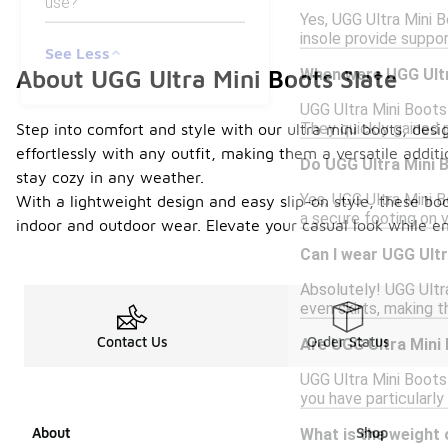
use?
Yes, UGG Ultra Mini B
insole provide suppo
See Less
When were UGG Ultr
About UGG Ultra Mini Boots Slate
UGG Ultra Mini Boots 
They quickly gained p
Step into comfort and style with our ultra mini boots, desi
effortlessly with any outfit, making them a versatile addi
Do UGG Ultra Mini B
stay cozy in any weather.
Yes, UGG Ultra Mini B
With a lightweight design and easy slip-on style, these boo
a secure footing on 
indoor and outdoor wear. Elevate your casual look while en
Can I wear UGG Ultr
Absolutely! UGG Ultra
even skirts, making t
Contact Us
Order Status
Are UGG Ultra Mini 
UGG Ultra Mini Boots
you have particularly
About
Shop
What is the weight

> **Problem to solve**
What is the number of lines in the listing that include the word "About"? Give the number and no other text.

> **Worked solution**
2